Hi
[reordering the quoted parts for this reply to read more nicely]
On 6/22/26 23:41, Juliette Reinders Folmer wrote:
The fact that you even feel the need to point out that "deprecations
are
not a breaking change" is extremely offensive in and of itself.
It is insofar relevant that deprecations have zero immediate impact.
There might be an impact once the actual removal happens, but users have
at least 4 years until the PHP version that first made them aware that
something is deprecated goes out of (security) support and they might be
required to upgrade to a PHP version where the deprecated functionality
changed or was removed. It is not unlikely that a product or application
will be retired before the four years are over.
The fact that one out of twentyfive proposals has some vague statement
about the impact, without any details of what was analysed or how,
without definition of "insignificant", and without a link to details
giving credibility to that statement, only goes to highlight that these
proposals lack a proper impact analysis.
The sentence in question contains a link to the RFC where the analysis
was made. The “Backward Incompatible Changes” section of that RFC
contains concrete numbers. The corresponding RFC discussion - which is
linked in the RFC - provides additional information with regard to the
methodology (in https://news-web.php.net/php.internals/129074).
And generally speaking an “Impact Analysis”, particularly one that is
based on analyzing existing code, cannot capture any positive impact the
deprecation (and ultimate removal) has on the ecosystem.
As an example the “Passing objects which are interpreted as arrays”
proposals (which I would count as one) are proposing to deprecate
something that is fundamentally broken by allowing to violate core
engine assumptions and where straight-forward alternatives are suggested
in the deprecation message. This kind of deprecation feels like the
PHP-equivalent of passing a law to specifying the ban of sale of Tobacco
to folks born after “4 years from now”, which I think some countries
already did. Sure this ban will lead to folks in the Tobacco industry
losing their job, because of the ever-shrinking market, but they are
being provided a 4-year heads-up and some of the employees might even be
retired then. And the benefits to the society (and e.g. the health
system) far outweigh the drawbacks of keeping the Tobacco industry and
associated jobs. And to close the loop to PHP: The core developers are
the health workers of the language (and engine) and keeping such a
fundamentally broken feature alive means they will have to continue to
deal with the most obscure of bug reports resulting from this.

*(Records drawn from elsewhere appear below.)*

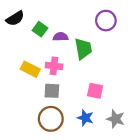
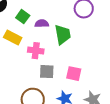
yellow rectangle: (30, 69) -> (13, 38), moved
gray square: (52, 91) -> (47, 72), moved

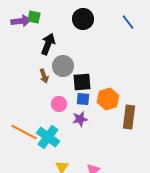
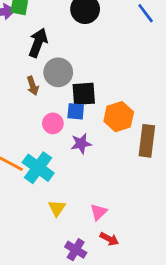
blue square: (83, 99) -> (76, 111), moved

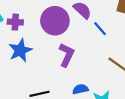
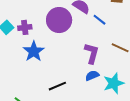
purple L-shape: (67, 55) -> (92, 53), moved

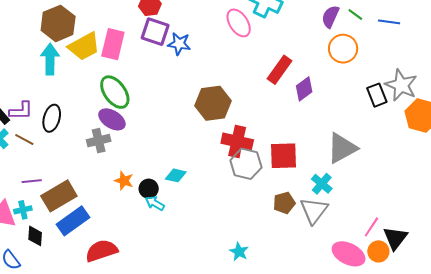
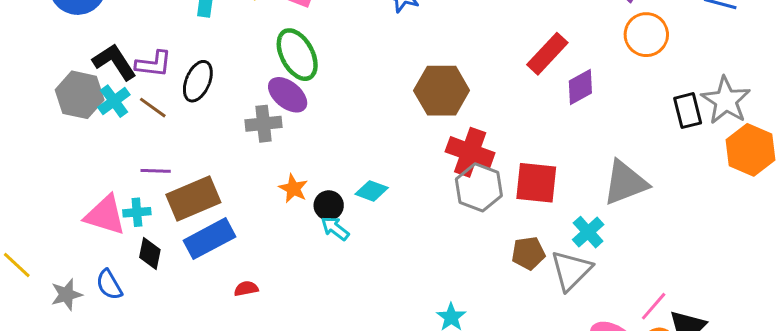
red semicircle: (101, 251) -> (246, 289), size x0.5

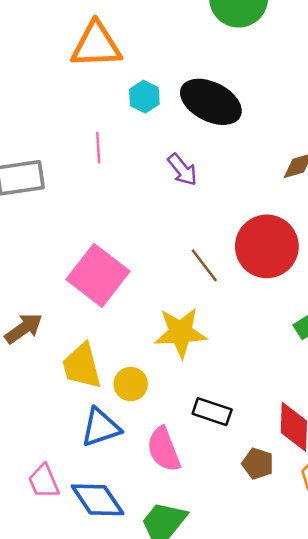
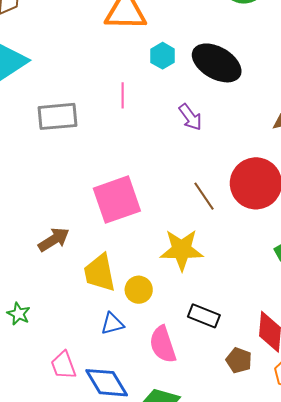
pink square: (98, 275) -> (117, 200), turned 30
blue triangle: (101, 427) -> (112, 324), size x0.7

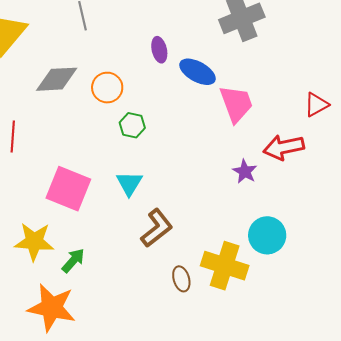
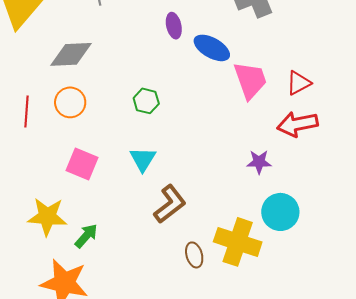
orange circle: (107, 88) -> (70, 102), moved
red triangle: (316, 105) -> (299, 83), moved
purple star: (245, 171) -> (259, 162), moved, turned -30
pink square: (68, 189) -> (82, 164), size x0.7

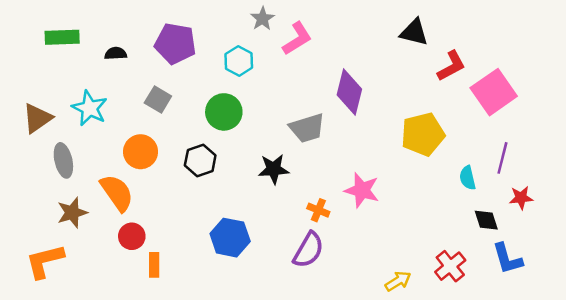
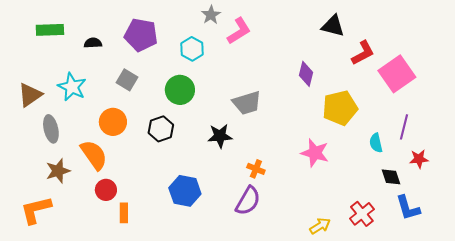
purple diamond: (349, 92) -> (306, 74), moved, size x0.7
pink star: (362, 190) -> (315, 153), moved

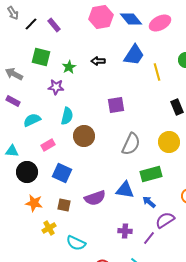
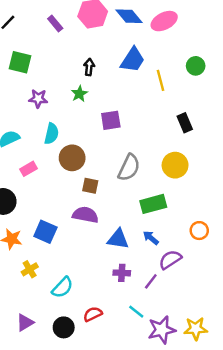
purple rectangle: (54, 25) -> (55, 23), moved
black arrow: (98, 61) -> (89, 67), turned 96
green star: (69, 67) -> (79, 94), moved
blue square: (62, 173) -> (45, 232), moved
blue triangle: (125, 190) -> (118, 239), moved
purple semicircle: (95, 198) -> (85, 215), moved, turned -150
brown square: (64, 205) -> (90, 186), moved
cyan semicircle: (76, 243) -> (62, 287), turned -72

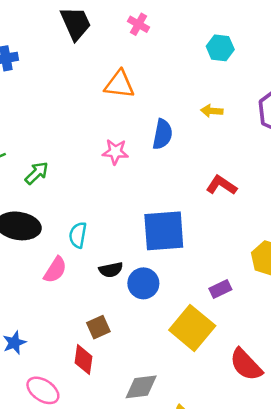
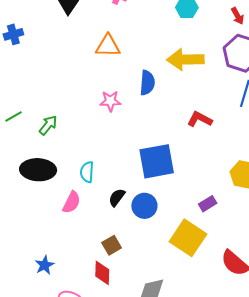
yellow arrow: (212, 111) -> (185, 60), size x2.0
black semicircle: (111, 270) -> (117, 197), turned 144

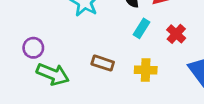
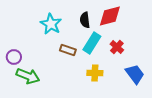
cyan rectangle: (141, 28) -> (92, 43), size x1.5
brown rectangle: (103, 63) -> (68, 50), moved

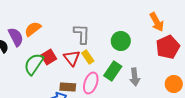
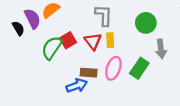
yellow rectangle: (88, 57) -> (110, 40), turned 32
green rectangle: (113, 71) -> (139, 68), moved
gray arrow: (135, 77) -> (161, 49), moved

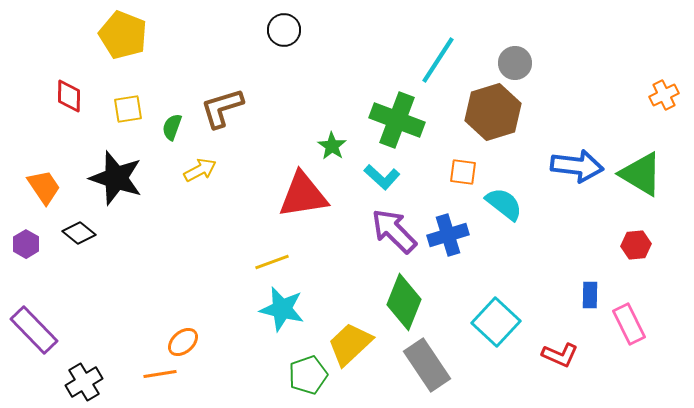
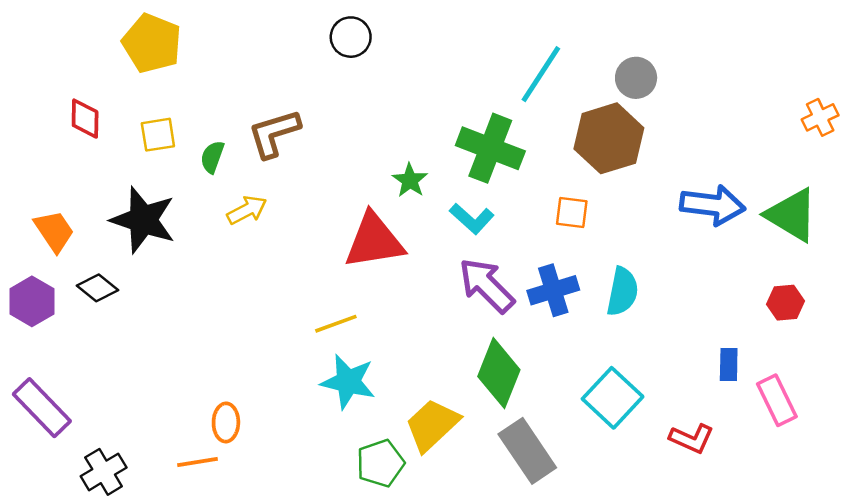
cyan semicircle: (504, 204) -> (622, 292), moved, turned 63
purple hexagon: (26, 244) -> (32, 301), size x1.4
orange ellipse: (183, 342) -> (226, 422), turned -48

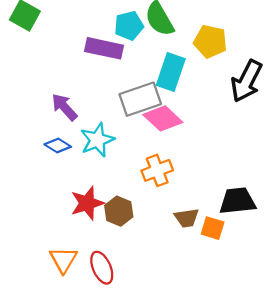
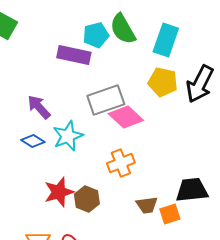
yellow pentagon: (210, 42) -> (163, 82), moved
cyan rectangle: (171, 72) -> (166, 40), moved
orange square: (213, 228) -> (170, 214), turned -35

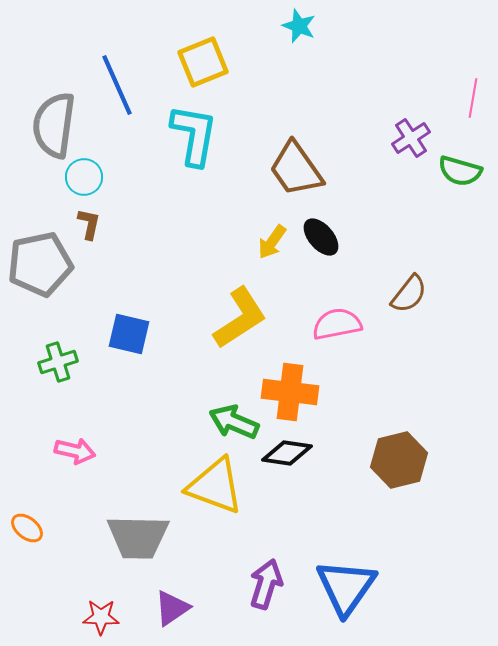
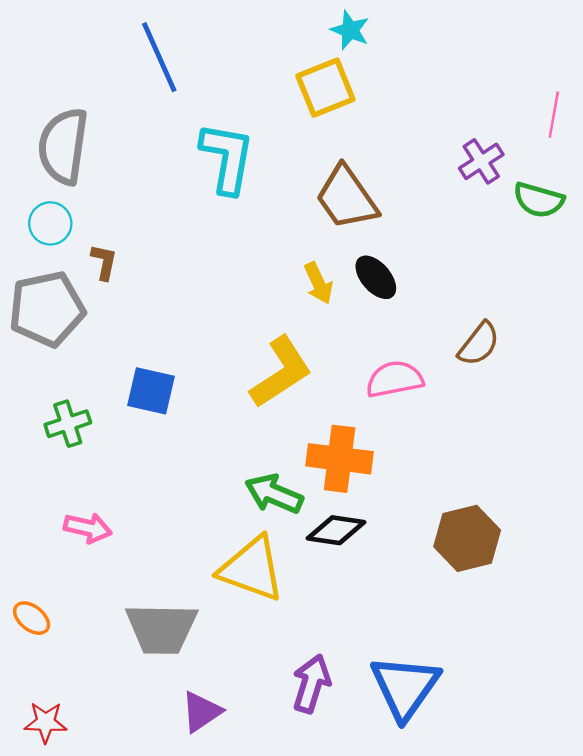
yellow square: (203, 62) -> (325, 88), moved
blue line: (117, 85) -> (159, 57), moved
cyan circle: (84, 177) -> (50, 223), moved
yellow arrow: (272, 242) -> (318, 283), turned -60
red star: (101, 617) -> (46, 722), moved

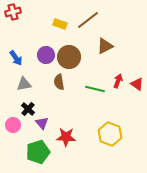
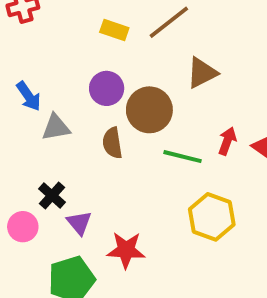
purple circle: (46, 55) -> (107, 88), moved
brown circle: (69, 57) -> (149, 110), moved
gray triangle: (24, 84) -> (56, 127), moved
yellow hexagon: (110, 134) -> (212, 217), moved

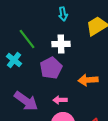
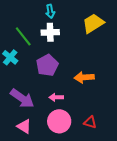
cyan arrow: (63, 14) -> (50, 11), moved
white cross: (61, 44) -> (50, 32), moved

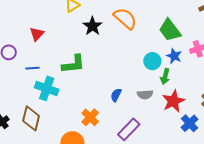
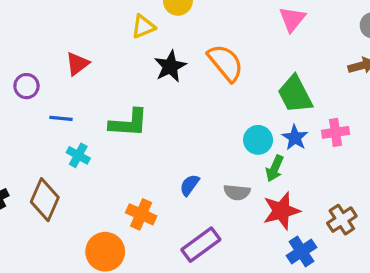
cyan cross: (47, 88) -> (78, 155), size x0.6
orange cross: (90, 117) -> (141, 214), turned -30

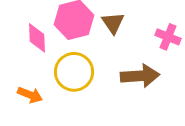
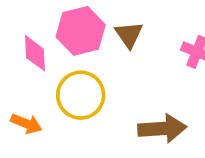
brown arrow: (140, 76) -> (162, 129), moved

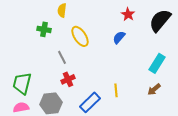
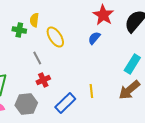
yellow semicircle: (62, 10) -> (34, 20), moved
red star: (128, 14) -> (103, 15), size x1.5
brown arrow: (154, 89) -> (129, 90), size x1.6

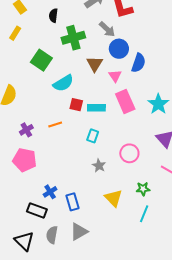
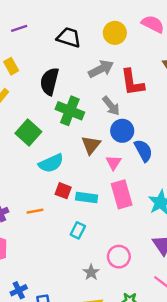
black semicircle: (53, 16) -> (49, 81), size x1.6
green cross: (73, 38) -> (70, 111), turned 30
blue semicircle: (139, 63) -> (143, 151), turned -54
gray star: (99, 166) -> (91, 272), moved

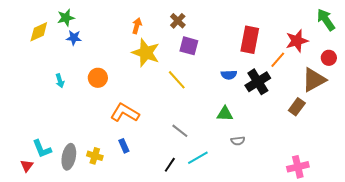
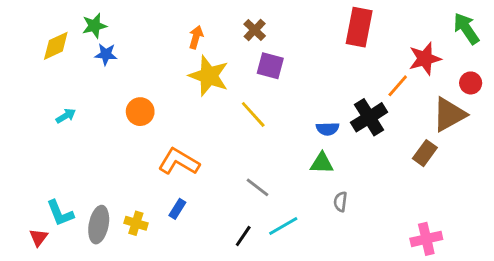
red rectangle: (250, 40) -> (359, 27), moved
blue semicircle: (229, 75) -> (328, 129), moved
cyan arrow: (60, 81) -> (66, 116), moved, turned -104
gray semicircle: (238, 141) -> (340, 202), turned 104
blue rectangle: (124, 146) -> (177, 209), turned 56

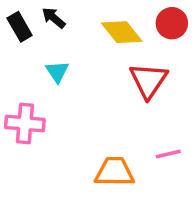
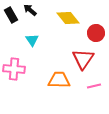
red circle: (172, 23) -> (96, 33), moved
red triangle: (149, 81) -> (83, 59), moved
orange trapezoid: (115, 172) -> (59, 80), moved

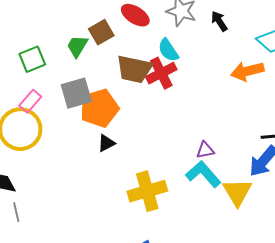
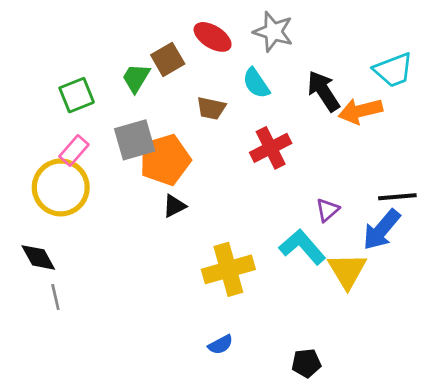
black arrow: (219, 21) -> (323, 91), moved, size x1.5
brown trapezoid: (134, 69) -> (211, 108), size x0.6
red cross: (161, 73) -> (271, 148), moved
purple triangle: (205, 150) -> (327, 210), moved, turned -30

For things like deprecating `is_long()`, the positive impact is
certainly smaller. But here there is a “positive impact” to be had in
making it easier for users to learn PHP. It would be a reasonable
interpretation for `is_long()` to mean “a large value” or for
`is_double` to mean “is an array containing two elements”. With the
expectation that PHP will keep being relevant for the next thirty years
and counting and programming being more approachable and relevant than
ever, I'd say it's a reasonable claim that there will be more PHP code
written in the next 30 years than has been written in the past 30 years
and thus something that the benefit to new users is weighing more
heavily than the cost to existing users.
Other than that, I did not express an opinion on the details of the
individual proposals.
I am thus taking issue with the *unconditional* request of an “impact
analysis”, which will inherently be biased due to the inability to
capture and measure anticipated positive impact and thus will not help
make the reader make a more informed decision.
Is there some *specific* proposal where you feel there is a stark
mismatch between the cost for existing code and the benefit in making
the language easier to learn / the benefit in pointing out possible
unnoticed mistakes in existing code / the language more maintainable for
the core developers and where you feel extra research or justification
might be warranted?
As Gina said in her email in the PHP 8.4 deprecation discussion
(https://news-web.php.net/php.internals/124428): Deprecations are not
being proposed because the author gets enjoyment out of causing extra
work to PHP users, but because they feel they identified a situation
where they can make a positive impact.